::: Data for this task
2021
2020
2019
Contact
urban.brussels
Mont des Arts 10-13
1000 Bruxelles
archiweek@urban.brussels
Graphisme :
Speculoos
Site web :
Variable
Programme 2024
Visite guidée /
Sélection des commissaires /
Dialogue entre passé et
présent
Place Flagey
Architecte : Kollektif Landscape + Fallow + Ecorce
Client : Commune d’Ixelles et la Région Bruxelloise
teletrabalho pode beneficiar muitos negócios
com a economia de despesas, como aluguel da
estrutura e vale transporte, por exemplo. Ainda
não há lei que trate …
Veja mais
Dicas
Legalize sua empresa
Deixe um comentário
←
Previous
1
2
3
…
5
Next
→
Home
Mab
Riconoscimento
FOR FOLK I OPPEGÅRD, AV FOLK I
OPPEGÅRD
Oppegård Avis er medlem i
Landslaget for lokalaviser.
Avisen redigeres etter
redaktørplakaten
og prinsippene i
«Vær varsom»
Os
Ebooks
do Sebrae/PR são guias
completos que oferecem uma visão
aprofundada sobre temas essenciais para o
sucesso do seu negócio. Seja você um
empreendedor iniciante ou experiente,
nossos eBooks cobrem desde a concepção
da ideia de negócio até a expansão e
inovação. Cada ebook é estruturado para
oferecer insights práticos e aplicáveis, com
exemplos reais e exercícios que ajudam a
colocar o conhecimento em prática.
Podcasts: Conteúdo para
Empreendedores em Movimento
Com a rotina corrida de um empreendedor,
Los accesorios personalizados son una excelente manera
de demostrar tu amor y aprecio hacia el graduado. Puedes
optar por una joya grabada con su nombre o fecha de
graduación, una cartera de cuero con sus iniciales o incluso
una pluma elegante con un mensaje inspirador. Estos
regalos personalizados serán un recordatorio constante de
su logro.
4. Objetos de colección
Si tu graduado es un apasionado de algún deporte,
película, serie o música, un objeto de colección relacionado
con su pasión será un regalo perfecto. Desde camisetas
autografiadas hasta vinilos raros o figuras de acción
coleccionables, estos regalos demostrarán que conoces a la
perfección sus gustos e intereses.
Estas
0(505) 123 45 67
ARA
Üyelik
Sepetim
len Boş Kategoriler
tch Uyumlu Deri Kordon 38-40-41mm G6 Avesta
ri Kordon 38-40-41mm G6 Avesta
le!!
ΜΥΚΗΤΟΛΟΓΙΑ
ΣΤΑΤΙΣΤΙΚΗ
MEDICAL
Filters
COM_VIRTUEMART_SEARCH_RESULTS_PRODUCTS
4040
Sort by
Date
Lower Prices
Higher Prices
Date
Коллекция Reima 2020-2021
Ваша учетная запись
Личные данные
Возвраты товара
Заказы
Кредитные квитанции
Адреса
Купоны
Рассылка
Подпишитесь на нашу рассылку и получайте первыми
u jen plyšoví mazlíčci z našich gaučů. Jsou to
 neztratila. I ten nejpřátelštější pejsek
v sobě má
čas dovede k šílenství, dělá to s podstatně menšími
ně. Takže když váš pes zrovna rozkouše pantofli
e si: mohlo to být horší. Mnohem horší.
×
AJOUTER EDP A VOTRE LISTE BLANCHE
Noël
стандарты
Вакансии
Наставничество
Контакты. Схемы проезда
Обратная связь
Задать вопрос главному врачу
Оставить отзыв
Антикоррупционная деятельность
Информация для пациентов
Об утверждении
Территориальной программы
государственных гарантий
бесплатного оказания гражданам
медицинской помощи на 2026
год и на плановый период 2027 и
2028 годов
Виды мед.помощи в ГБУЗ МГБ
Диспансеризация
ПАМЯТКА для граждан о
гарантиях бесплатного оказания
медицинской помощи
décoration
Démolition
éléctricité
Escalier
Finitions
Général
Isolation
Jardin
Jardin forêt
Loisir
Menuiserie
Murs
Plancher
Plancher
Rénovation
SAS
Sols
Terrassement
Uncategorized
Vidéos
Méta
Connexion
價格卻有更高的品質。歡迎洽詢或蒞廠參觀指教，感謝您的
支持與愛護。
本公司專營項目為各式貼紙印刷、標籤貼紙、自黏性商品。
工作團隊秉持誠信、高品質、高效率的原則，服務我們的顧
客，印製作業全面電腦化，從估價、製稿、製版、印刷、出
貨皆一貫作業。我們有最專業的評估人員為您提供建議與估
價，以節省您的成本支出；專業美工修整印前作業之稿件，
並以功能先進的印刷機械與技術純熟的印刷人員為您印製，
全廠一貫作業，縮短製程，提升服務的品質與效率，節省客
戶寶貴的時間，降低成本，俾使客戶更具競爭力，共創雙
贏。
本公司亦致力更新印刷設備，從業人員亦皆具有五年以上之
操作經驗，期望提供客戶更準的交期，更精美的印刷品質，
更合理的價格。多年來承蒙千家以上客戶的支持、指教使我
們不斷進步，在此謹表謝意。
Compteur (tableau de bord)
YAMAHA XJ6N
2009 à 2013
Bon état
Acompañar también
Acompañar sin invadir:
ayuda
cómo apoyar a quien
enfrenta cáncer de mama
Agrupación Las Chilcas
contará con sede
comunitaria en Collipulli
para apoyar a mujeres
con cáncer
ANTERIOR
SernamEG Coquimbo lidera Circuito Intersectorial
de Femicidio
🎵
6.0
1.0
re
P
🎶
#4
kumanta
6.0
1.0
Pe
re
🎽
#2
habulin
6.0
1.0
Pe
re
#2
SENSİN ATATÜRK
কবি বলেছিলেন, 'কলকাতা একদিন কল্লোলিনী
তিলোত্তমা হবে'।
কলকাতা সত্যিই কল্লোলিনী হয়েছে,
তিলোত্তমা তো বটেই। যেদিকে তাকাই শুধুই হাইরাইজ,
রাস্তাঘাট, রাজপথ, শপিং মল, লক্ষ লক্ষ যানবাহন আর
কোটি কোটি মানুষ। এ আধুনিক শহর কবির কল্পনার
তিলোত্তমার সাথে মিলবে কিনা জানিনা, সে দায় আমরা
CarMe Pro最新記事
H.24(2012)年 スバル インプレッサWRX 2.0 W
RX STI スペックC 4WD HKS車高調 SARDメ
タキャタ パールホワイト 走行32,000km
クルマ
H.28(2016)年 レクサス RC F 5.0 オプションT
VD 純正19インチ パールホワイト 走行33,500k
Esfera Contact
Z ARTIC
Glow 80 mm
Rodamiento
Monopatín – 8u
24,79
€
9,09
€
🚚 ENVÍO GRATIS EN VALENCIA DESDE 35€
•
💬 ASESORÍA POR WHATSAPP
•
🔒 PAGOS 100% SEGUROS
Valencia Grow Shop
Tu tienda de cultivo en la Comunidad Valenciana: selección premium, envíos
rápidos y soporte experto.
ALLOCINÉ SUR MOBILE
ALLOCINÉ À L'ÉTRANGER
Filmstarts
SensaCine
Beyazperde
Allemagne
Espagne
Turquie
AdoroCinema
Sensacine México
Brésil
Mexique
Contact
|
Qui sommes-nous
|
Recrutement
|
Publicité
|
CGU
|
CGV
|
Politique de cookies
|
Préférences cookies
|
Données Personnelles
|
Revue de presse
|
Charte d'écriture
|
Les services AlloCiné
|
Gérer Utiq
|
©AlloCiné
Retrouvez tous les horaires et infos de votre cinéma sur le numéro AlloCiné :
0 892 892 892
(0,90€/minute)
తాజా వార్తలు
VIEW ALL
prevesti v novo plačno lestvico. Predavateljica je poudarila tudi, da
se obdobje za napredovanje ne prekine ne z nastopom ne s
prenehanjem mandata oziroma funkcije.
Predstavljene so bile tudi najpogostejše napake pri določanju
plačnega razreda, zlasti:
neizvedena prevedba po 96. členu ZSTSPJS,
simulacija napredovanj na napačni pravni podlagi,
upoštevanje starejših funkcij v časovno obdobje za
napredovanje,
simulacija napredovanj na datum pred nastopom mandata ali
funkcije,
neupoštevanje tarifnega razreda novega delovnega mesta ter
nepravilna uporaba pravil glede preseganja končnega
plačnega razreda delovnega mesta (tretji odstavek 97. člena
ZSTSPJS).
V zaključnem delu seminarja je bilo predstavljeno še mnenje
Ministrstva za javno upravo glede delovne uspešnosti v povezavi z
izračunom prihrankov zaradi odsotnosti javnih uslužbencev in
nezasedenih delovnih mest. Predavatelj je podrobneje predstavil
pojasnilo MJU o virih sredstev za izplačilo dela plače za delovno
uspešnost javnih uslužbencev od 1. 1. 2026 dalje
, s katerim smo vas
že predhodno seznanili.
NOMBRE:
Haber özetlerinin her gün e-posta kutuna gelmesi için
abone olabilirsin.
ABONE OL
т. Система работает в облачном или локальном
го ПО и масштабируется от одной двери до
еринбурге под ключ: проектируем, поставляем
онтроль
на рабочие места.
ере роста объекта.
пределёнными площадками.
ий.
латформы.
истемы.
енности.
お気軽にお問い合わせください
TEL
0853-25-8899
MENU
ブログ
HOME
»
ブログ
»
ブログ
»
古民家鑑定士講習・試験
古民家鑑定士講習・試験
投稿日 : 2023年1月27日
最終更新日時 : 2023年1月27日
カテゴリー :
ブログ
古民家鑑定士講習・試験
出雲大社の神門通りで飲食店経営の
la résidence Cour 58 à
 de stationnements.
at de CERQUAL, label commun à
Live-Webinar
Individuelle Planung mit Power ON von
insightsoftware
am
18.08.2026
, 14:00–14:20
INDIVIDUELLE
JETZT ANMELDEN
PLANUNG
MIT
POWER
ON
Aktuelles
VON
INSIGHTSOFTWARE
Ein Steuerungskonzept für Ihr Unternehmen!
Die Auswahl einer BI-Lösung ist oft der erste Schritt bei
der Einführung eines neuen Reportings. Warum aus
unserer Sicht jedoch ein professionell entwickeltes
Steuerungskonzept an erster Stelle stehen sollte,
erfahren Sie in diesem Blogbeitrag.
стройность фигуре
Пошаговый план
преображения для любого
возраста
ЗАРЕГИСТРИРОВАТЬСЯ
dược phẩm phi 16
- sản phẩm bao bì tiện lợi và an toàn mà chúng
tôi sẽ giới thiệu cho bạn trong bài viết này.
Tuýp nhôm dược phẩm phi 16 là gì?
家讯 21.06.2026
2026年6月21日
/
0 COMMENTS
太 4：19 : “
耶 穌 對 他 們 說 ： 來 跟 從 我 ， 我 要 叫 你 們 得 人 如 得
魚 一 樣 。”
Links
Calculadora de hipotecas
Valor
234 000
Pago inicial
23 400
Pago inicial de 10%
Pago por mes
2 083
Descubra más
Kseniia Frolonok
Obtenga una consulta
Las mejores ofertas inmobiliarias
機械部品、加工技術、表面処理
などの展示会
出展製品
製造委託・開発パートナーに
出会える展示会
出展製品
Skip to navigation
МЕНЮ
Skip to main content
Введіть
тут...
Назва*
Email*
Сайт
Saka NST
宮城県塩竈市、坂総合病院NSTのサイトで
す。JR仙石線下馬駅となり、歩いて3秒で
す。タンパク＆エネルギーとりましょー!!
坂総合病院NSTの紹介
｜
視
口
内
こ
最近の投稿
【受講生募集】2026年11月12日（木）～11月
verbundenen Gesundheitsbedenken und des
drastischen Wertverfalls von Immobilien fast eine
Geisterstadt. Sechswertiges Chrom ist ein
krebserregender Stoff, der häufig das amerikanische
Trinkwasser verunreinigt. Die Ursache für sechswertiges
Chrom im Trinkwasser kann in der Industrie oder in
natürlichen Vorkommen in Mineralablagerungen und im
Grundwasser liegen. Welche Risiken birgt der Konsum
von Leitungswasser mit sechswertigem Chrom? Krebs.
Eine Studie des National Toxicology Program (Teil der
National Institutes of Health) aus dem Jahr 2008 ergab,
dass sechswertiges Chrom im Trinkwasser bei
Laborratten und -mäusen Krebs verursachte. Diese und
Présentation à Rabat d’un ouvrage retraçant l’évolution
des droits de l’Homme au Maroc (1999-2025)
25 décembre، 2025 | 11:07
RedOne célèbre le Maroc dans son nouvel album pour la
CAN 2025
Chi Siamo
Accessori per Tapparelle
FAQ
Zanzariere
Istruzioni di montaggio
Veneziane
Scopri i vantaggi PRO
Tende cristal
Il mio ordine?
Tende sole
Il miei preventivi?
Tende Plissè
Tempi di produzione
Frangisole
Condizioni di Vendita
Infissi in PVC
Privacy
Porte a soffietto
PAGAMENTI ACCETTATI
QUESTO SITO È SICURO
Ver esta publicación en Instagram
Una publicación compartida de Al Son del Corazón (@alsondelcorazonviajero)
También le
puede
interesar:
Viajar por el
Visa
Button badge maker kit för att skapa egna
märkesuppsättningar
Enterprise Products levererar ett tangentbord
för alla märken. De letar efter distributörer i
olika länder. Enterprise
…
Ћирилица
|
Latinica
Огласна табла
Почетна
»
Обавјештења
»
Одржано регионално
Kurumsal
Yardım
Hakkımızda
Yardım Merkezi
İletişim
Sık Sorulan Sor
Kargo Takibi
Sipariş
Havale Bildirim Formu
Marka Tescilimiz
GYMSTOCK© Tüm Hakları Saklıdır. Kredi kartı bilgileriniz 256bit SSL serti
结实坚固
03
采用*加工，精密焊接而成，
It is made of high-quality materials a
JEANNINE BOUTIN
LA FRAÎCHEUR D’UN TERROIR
::::::
▶ **What this task involves**
Please copy the rows above word for word, from the very first line through the line containing "empreendedor iniciante ou", including both of those lines.

▶ **Written response**
2021
2020
2019
Contact
urban.brussels
Mont des Arts 10-13
1000 Bruxelles
archiweek@urban.brussels
Graphisme :
Speculoos
Site web :
Variable
Programme 2024
Visite guidée /
Sélection des commissaires /
Dialogue entre passé et
présent
Place Flagey
Architecte : Kollektif Landscape + Fallow + Ecorce
Client : Commune d’Ixelles et la Région Bruxelloise
teletrabalho pode beneficiar muitos negócios
com a economia de despesas, como aluguel da
estrutura e vale transporte, por exemplo. Ainda
não há lei que trate …
Veja mais
Dicas
Legalize sua empresa
Deixe um comentário
←
Previous
1
2
3
…
5
Next
→
Home
Mab
Riconoscimento
FOR FOLK I OPPEGÅRD, AV FOLK I
OPPEGÅRD
Oppegård Avis er medlem i
Landslaget for lokalaviser.
Avisen redigeres etter
redaktørplakaten
og prinsippene i
«Vær varsom»
Os
Ebooks
do Sebrae/PR são guias
completos que oferecem uma visão
aprofundada sobre temas essenciais para o
sucesso do seu negócio. Seja você um
empreendedor iniciante ou experiente,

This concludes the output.